Have you ever dreamed of publishing your very own cook book? Do you believe you have a niche that no one else has? Or perhaps you have already one or two books under your belt and would be happy to share some tips?
Niamh Shields did just that, a scientist turned food writer, she started her blog, Eat Like A Girl, in 2007 and published her first cookbook Comfort and Spice in 2011.
Niamh has kindly agreed to share her top tips if you fancy taking the plunge into publishing…
-The first thing about writing a book is to decide what the book is, and to know if you have a huge chunk of time to dedicate to it. It is no small task and it will impact your life every which way for a while. But it is worth it. Your book has to have a hook, there has to be a reason for someone to pick YOUR book off the shelf. And you need to believe in it.

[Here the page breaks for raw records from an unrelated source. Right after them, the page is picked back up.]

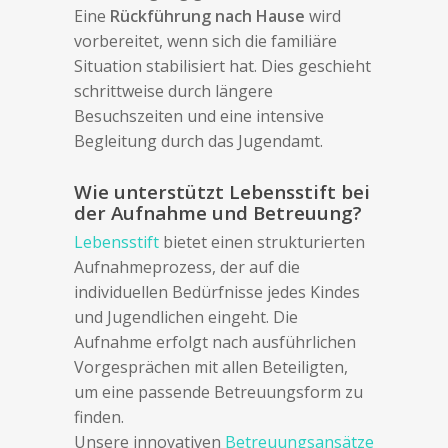
Eine
Rückführung nach Hause
wird
vorbereitet, wenn sich die familiäre
Situation stabilisiert hat. Dies geschieht
schrittweise durch längere
Besuchszeiten und eine intensive
Begleitung durch das Jugendamt.
Wie unterstützt Lebensstift bei
der Aufnahme und Betreuung?
Lebensstift
bietet einen strukturierten
Aufnahmeprozess, der auf die
individuellen Bedürfnisse jedes Kindes
und Jugendlichen eingeht. Die
Aufnahme erfolgt nach ausführlichen
Vorgesprächen mit allen Beteiligten,
um eine passende Betreuungsform zu
finden.
Unsere innovativen
Betreuungsansätze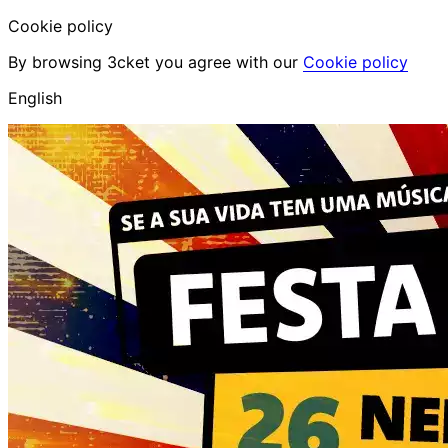
Cookie policy
By browsing 3cket you agree with our
Cookie policy
English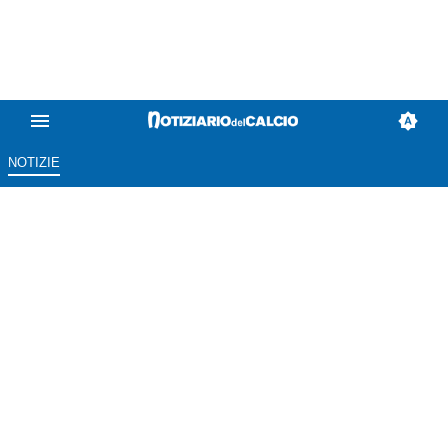
NOTIZIE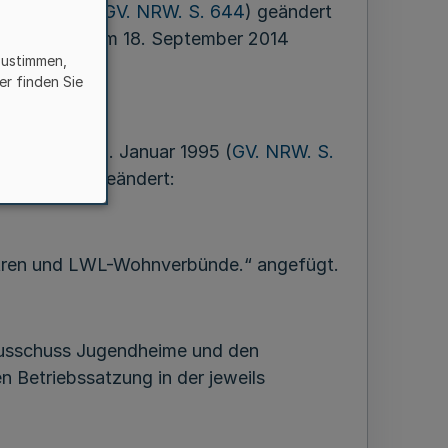
ember 2004 (
GV. NRW. S. 644
) geändert
rer Sitzung am 18. September 2014
zustimmen,
er finden Sie
hung vom 12. Januar 1995 (
GV. NRW. S.
rd wie folgt geändert:
tren und LWL-Wohnverbünde.“ angefügt.
Ausschuss Jugendheime und den
Betriebssatzung in der jeweils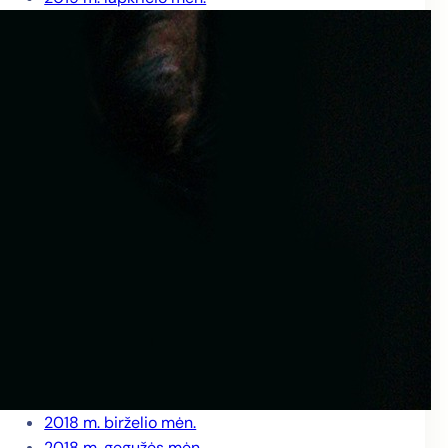
2019 m. spalio mėn.
2019 m. rugsėjo mėn.
2019 m. rugpjūčio mėn.
2019 m. liepos mėn.
2019 m. birželio mėn.
2019 m. gegužės mėn.
2019 m. balandžio mėn.
2019 m. kovo mėn.
2019 m. vasario mėn.
2019 m. sausio mėn.
2018 m. gruodžio mėn.
2018 m. lapkričio mėn.
2018 m. spalio mėn.
2018 m. rugsėjo mėn.
2018 m. rugpjūčio mėn.
2018 m. liepos mėn.
2018 m. birželio mėn.
2018 m. gegužės mėn.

-How to publish it? The traditional route or self publish? I have done both, and I am still working on the self published one.
-The traditional route is best approached with an agent and a strong proposal.
- You will have the support of an experienced team who will do all the stuff that you don’t understand yet.
- They can package your writing, shoot it, print it and sell it.
- This comes at a cost and author royalties are a small chunk of change compared to the selling price of the book. If you sell a lot, then this isn’t an issue, but the reality is for most authors, you won’t sell enough to make this anything significant. Some do break through though, so don’t be too discouraged.
- You must choose well, your publishing team will be in your life for a while and you need to know that they believe in you and will champion your work.
-Then there is self publishing.
- It is hard and all consuming and much more involved, and it starts to look more like a business. I could write a book about that process and the unexpected delays and the extra expenses but I am still sure it will be worth it.
- I know several self published authors who got into traditional publishing this way. And despite the difficulties, if you are willing to invest all of yourself in it, and finance it (even with crowdfunding I still had to pay for a lot myself), I would recommend it.
- Then you need to figure out how to make it visible. How to sell it. I am still working that bit out! All part of the fun and the process.
Thanks very much to Niamh for the information.